DENPASAR – Belasan mahasiswa asal Papua dari Front Mahasiswa Peduli Papua (Formalipa) mengaku menjadi korban kekerasan kepolisian di Denpasar. Dugaan kejadian itu terjadi saat mereka menggelar aksi demonstrasi di kawasan Renon, Denpasar, Selasa (9/3/2021).
Hal itu diungkap oleh perwakilan Formalipa dalam konferensi pers yang digelar di kantor LBH Bali, Denpasar, Rabu (10/3/2021).
Muno, salah satu dari mahasiswa asal Papua, kepada awak media menceritakan kronologi dugaan kejadian itu. Dijelaskannya, bahwa kejadian itu bermula saat dirinya dan kawan-kawannya akan menggelar aksi di Lapangan Timur, Renon, Denpasar.
Dalam aksi yang digelar dalam rangka menolak otonomi khusus (Otsus) jilid II dan pemekaran serta menuntut memberikan hak menentukan nasib sendiri sebagai solusi demokratis bagi Bangsa West Papua, Formalipa menghadirkan sebanyak 46 mahasiswa.
“Aksi demo damai dibubarkan secara paksa dari gabungan Polresta, Polda Bali, dan Polsek Denpasar Timur serta ormas reaksioner,” katanya kepada awak media.
Dalam pembubaran paksa itu, diduga terjadi adanya pemukulan, pelemparan botol hingga perampasan poster.
Andre, salah satu mahasiswa lain, juga menuturkan, tidak hanya pembubaran secara paksa. Polisi juga mengangkut semua massa aksi ke Mapolresta Denpasar menggunakan mobil Dalmas.
Menurut Andre, di Mapolresta, dugaan tindakan kekerasan itu juga dilakukan. Bahkan, Andre sendiri menjadi korbannya. Lehernya luka akibat tas yang dibawanya ditarik secara paksa.
“Di sana kami juga dipaksa ditest antigen dan ditest urine.
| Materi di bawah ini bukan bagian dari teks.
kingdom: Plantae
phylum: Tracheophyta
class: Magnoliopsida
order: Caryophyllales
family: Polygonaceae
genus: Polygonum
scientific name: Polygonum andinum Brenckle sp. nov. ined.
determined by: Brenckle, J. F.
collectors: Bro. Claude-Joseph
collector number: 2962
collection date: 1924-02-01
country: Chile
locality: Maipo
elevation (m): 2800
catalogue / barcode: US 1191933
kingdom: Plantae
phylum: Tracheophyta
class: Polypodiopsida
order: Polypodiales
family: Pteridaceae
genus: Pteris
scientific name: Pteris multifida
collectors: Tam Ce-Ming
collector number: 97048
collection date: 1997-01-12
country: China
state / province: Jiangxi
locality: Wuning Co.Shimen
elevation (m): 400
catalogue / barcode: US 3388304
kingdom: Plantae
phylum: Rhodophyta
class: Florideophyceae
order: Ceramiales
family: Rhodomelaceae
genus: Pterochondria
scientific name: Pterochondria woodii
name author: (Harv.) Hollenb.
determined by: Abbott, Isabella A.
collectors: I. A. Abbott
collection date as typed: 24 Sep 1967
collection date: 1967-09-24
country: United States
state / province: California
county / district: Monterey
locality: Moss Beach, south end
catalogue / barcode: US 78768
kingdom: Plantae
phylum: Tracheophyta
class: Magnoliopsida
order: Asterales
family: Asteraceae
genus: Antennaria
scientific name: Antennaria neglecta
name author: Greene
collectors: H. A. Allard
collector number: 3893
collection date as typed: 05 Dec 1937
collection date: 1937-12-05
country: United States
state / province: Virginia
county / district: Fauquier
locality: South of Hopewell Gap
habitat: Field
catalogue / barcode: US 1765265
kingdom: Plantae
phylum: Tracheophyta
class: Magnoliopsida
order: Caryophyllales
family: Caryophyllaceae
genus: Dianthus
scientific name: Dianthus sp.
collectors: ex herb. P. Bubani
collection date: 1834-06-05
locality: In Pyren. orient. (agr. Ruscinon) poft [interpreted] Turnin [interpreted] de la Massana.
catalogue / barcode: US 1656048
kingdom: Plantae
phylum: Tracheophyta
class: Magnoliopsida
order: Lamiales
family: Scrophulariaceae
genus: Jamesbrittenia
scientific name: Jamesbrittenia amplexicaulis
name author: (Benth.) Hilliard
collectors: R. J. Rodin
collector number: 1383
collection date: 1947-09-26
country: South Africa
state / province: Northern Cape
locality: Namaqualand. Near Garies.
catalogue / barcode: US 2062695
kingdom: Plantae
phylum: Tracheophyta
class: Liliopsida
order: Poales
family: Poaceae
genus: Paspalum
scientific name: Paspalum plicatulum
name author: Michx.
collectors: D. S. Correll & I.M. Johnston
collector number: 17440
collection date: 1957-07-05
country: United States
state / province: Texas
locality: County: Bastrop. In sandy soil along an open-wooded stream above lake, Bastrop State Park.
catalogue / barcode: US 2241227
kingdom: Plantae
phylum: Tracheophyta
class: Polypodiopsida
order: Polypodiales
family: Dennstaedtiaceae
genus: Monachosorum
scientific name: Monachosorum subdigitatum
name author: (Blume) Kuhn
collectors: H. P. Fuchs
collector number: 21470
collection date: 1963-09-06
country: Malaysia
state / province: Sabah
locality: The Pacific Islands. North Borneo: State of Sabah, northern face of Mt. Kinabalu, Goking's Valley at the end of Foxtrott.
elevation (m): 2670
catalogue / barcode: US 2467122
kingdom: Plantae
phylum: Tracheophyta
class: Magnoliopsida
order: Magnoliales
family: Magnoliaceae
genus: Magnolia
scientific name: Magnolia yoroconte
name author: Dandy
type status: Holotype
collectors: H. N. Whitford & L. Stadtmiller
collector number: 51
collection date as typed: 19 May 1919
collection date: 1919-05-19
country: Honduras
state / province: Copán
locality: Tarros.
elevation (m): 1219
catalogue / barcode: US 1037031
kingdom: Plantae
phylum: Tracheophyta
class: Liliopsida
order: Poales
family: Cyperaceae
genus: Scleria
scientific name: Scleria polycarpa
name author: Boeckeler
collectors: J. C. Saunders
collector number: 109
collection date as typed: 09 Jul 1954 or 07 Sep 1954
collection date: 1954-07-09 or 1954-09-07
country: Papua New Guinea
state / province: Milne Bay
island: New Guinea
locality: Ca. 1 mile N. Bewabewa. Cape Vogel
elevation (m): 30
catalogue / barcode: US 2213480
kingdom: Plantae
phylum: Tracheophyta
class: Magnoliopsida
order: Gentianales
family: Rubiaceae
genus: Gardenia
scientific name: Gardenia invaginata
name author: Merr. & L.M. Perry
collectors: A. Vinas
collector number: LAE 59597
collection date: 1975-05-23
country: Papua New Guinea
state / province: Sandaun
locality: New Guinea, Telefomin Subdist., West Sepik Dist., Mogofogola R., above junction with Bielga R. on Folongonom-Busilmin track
Alasannya siapa tahu ada di antara kami yang menggunakan narkoba,” ujar Andre.
Setelah sekitar pukul 17.00 WITA, puluhan mahasiswa itu akhirnya diizinkan pulang setelah menandatangani surat pernyataan untuk tidak melakukan aksi demo lagi selama masa pandemi Covid-19.
Sementara itu, pada kesempatan yang sama, Direktur LBH Bali, Ni Kadek Vany Primaliraning yang ikut dalam konferensi pers tersebut mengatakan bahwa pihaknya selaku pendamping hukum akan menindaklanjuti dugaan tindakan kekerasan tersebut.
“Kami juga sempat tidak diizinkan untuk menemui klien kami (mahasiswa Papua ) saat di Polresta itu. Namun akhirnya mereka diizinkan pulang sekitar pukul 17.00 WITA,” kata Vany.
Sementara itu, dalam rilis resmi yang dikeluarkan Kapolresta Denpasar melalui Kasubag Humas Polresta, puluhan Mahasiswa asal Papua itu dibawa ke Polresta Denpasar agar tidak menimbulkan kerumunan sehubungan dengan pelaksanaan PPKM berskala mikro di Wilayah Hukum Polresta Denpasar.
“Polresta Denpasar telah memberikan himbauan dan penggalangan kepada kelompok tersebut jauh jauh hari sebelumnya agar mengurungkan niatnya melaksanakan demo ditengah pandemi Covid 19 yang belum menunjukkan tanda-tanda akan berakhir,” terang Kapolresta Denpasar, Kombes Pol Jansen Avitus Panjaitan dalam keterangan pers tersebut.
Lalu, pada saat itu Kapolresta Denpasar mengajak kelompok tersebut agar menghormati Surat Edaran Mendagri No 4/2021 agar tidak melakukan demo yang dapat menghadirkan orang banyak (kerumunan) serta memberikan imbauan agar fokus menuntut ilmu dan jangan terprovokasi oleh pihak lain yang justru dapat merugikan diri sendiri.
“Indonesia adalah Papua,dan Papua adalah Indonesia yang tak mungkin terpisahkan, untuk itu marilah kita membangun Papua Bersama-sama,” lanjutnya.
Kapolreta Denpasar juga melakukan rapid antigen kepada kelompok tersebut yang berjumlah 24 orang, hanya 3 orang tidak bersedia dirapid antigen dengan alasan trauma dan harapan Kapolresta agar mereka tetap sehat dan terhindar dari Covid-19 yang dilanjutkan dengan makan bersama dan berdoa yang dipimpin oleh Kapolresta Denpasar.